问题
void traverse(Node* root)
{
queue<Node*> q;
Node* temp_node= root;
while(temp_node)
{
cout<<temp_node->value<<endl;
if(temp_node->left)
q.push(temp_node->left);
if(temp_node->right)
q.push(temp_node->right);
if(!q.empty())
{
temp_node = q.front();
q.pop();
}
else
temp_node = NULL;
}
}
The above posted code is my level order traversal code. This code works fine for me but One thing I dont like is I am explicitly initializing temp_node = NULL
or I use break. But it does not seem to be a good code to me.
Is there a neat implementation than this or how can I make this code better?
回答1:
void traverse(Node* root)
{
queue<Node*> q;
if (root) {
q.push(root);
}
while (!q.empty())
{
const Node * const temp_node = q.front();
q.pop();
cout<<temp_node->value<<"\n";
if (temp_node->left) {
q.push(temp_node->left);
}
if (temp_node->right) {
q.push(temp_node->right);
}
}
}
There, no more special case. And the indentation is cleaned up so it can be understood more easily.
Alternatively:
void traverse(Node* root)
{
queue<Node*> q;
if (!root) {
return;
}
for (q.push(root); !q.empty(); q.pop()) {
const Node * const temp_node = q.front();
cout<<temp_node->value<<"\n";
if (temp_node->left) {
q.push(temp_node->left);
}
if (temp_node->right) {
q.push(temp_node->right);
}
}
}
Done up as a for
loop.
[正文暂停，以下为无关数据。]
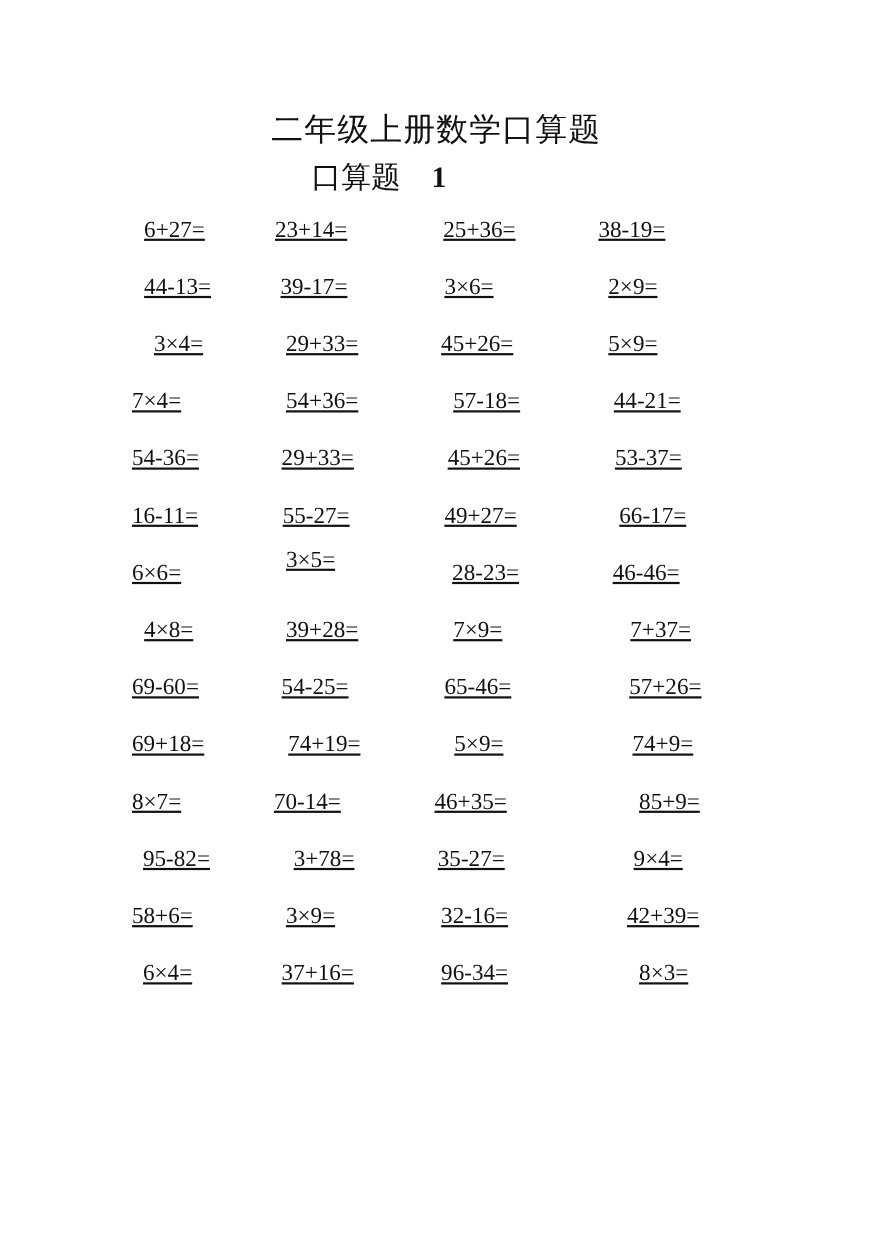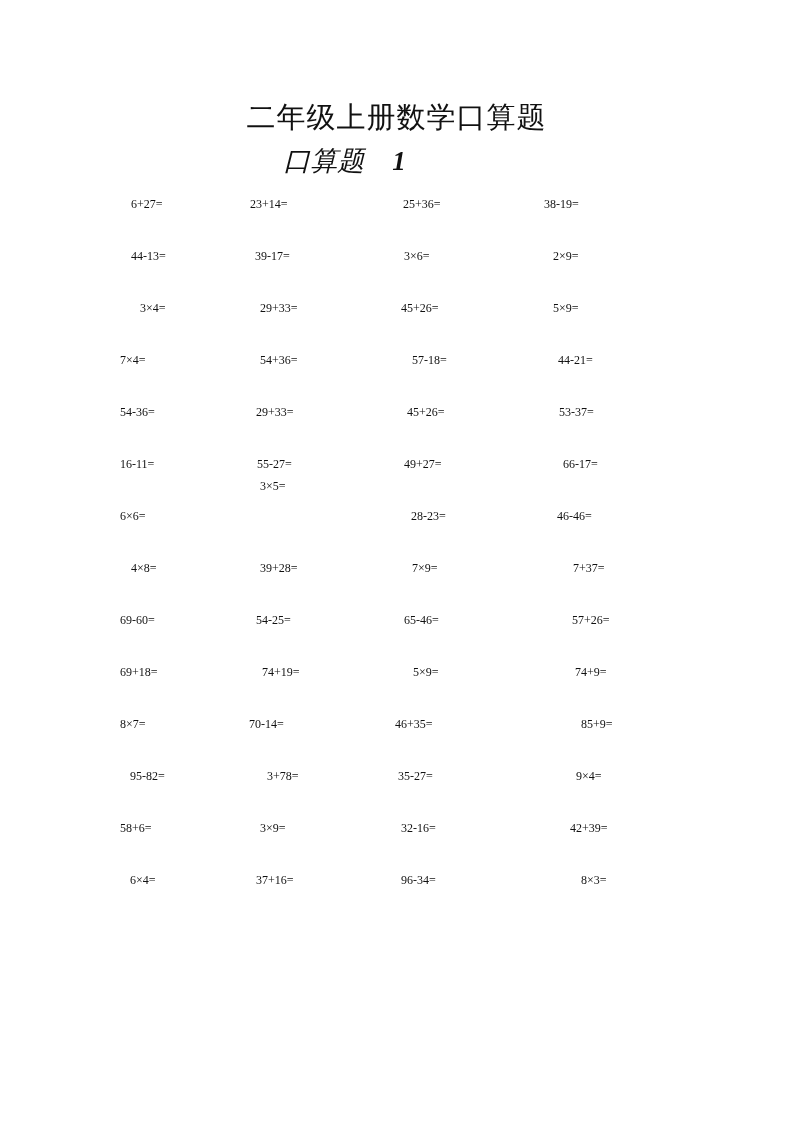--- a/index.html
+++ b/index.html
@@ -8,7 +8,7 @@
     .title { position: absolute; left: 0; width: 793px; top: 98px; text-align: center;
              font-size: 29px; letter-spacing: 1px; }
     .subtitle { position: absolute; left: 0; width: 689px; top: 143px; text-align: center;
-                font-size: 27px; font-style: italic; }
+                font-size: 27px; }
     .subtitle .num { font-weight: bold; margin-left: 28px; }
     .problem { position: absolute; font-size: 12px; white-space: nowrap; line-height: 1; }
   </style>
Personally, I like the extra variable. The variable name is a nicer shorthand than saying 'q.front()` all the time.
回答2:
You can try this way:
struct Node
{
char data;
Node* left;
Node* right;
};
void LevelOrder(Node* root)
{
if(root == NULL) return;
queue<Node*> Q;
Q.push(root);
while(!Q.empty())
{
Node* current = Q.front();
cout<< current->data << " ";
if(current->left != NULL) Q.push(current->left);
if(current->right != NULL) Q.push(current->right);
Q.pop();
}
}
回答3:
One serious problem with your existing code is it crashes when it is called on an empty tree (root = NULL
).
You need to decide if you want to have NULL
pointers in the queue or not.
If not them you can only enqueue non-NULL
values.
void traverse(Node* root) {
queue<Node*> q;
// no tree no level order.
if(root == NULL) {
return;
}
// push the root to start with as we know it is not NULL.
q.push(root);
// loop till there are nodes in the queue.
while(!q.empty()) {
// dequeue the front node.
Node *tmpNode = q.front();
q.pop();
// print it..we are sure it is not NULL.
cout<<tmpNode->value<<" ";
// enqueue left child if it exists.
if(tmpNode->left) {
q.push(tmpNode->left);
}
// enqueue right child if it exists.
if(tmpNode->right) {
q.push(tmpNode->right);
}
}
}
Alternatively if you decide to have NULL
in the queue you can do:
void traverse(Node* root) {
queue<Node*> q;
// push the root..even if it is NULL.
q.push(root);
// loop till the queue is not empty.
while(!q.empty()) {
// dequeue the front node.
Node *tmpNode = q.front();
q.pop();
// the dequeued pointer can be NULL or can point to a node.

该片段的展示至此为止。